There's been a fair amount of hand-wringing about the president's inability to improve the job market, especially without a cooperative Congress. While the president has little he can do directly, there's one idea that hasn't been considered: cracking down on overtime violations under the Fair Labor Standards Act.

For 40 years, workers and businesses alike preferred a loose enforcement policy on overtime. Many workers who spend far more than 40 hours a week on the job are insulted at being considered an hourly worker, or a non-professional. There was a greater desire for flexible schedules than for time-and-a-half. The notion of overtime is so quaint that most people have probably forgotten that the laws exist and can be used to protect them against unreasonable demands of management.

The recession reinforced this trend as companies tried to avoid cutting too many people. It can be career suicide to refuse to do the work that 2 or three people used to, just a few years ago. As corporate profits have improved, though, companies have avoided hiring incremental workers. They can only get away with this because they do not pay overtime. If they did, it would quickly become unprofitable and the better alternative would be to hire new staff.

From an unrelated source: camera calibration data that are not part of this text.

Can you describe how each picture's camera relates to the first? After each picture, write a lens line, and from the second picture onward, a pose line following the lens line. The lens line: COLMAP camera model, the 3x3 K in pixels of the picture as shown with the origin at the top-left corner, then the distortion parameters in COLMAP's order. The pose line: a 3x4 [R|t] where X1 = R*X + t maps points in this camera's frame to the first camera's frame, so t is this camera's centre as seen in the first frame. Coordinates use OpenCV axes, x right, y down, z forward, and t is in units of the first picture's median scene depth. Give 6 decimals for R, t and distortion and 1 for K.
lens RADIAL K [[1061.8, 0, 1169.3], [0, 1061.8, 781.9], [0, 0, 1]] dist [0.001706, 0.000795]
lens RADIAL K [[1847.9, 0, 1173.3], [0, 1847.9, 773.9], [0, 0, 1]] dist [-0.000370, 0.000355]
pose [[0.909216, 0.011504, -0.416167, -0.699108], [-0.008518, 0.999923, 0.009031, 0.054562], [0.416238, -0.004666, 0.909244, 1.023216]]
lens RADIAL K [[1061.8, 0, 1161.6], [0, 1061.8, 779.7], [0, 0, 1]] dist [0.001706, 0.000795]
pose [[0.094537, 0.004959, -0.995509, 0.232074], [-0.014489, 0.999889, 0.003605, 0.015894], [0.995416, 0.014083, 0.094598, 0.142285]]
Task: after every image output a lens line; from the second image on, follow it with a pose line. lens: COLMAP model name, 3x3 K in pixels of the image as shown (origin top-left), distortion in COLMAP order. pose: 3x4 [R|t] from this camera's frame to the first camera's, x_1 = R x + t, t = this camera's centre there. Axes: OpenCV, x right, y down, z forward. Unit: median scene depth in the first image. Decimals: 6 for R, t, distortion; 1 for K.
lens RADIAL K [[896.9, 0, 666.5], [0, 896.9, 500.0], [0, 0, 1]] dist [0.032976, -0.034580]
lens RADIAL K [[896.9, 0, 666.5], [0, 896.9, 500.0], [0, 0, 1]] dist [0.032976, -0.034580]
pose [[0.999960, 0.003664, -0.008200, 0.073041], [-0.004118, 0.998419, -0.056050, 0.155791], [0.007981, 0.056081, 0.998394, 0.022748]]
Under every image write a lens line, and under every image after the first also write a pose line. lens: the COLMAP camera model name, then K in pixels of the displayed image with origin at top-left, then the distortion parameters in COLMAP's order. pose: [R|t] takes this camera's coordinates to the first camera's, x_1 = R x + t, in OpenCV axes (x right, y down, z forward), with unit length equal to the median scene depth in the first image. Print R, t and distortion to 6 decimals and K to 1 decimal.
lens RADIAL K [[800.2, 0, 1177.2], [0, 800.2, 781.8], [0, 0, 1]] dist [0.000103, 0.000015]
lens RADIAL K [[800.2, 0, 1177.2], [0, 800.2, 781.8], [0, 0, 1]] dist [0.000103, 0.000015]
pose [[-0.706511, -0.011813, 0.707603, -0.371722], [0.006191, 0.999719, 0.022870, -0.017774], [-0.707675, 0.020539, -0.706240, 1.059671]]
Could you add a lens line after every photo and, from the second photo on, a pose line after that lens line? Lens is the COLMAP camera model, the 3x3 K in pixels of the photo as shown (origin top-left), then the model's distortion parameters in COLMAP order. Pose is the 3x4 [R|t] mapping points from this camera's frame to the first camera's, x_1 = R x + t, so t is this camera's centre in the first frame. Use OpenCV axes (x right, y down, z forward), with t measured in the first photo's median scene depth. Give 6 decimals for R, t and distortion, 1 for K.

President Obama has the ability to shake up this status quo. Rigorous enforcement of the FLSA, along with tightening the definitions of who is exempt, would be the right medicine at the right time. Of course, the managers of these companies will complain vigorously; they do not hire in order to preserve their mega-bonuses. But their cries should fall on deaf ears.

Right now, major companies are quite profitable. (The FLSA doesn't apply to small companies). It's the best possible time to force managers to remember that we're better off if more people work 40 hour weeks than if fewer work more. This is a way to transfer income from corporate bank accounts to workers, without a direct government payment. 100 trained labor violation investigators, focused on profitable industries, would result in the hiring of hundred of thousands of incremental employees, and the payment of overtime to potentially millions of others. Except if you're a Republican, what's not to like?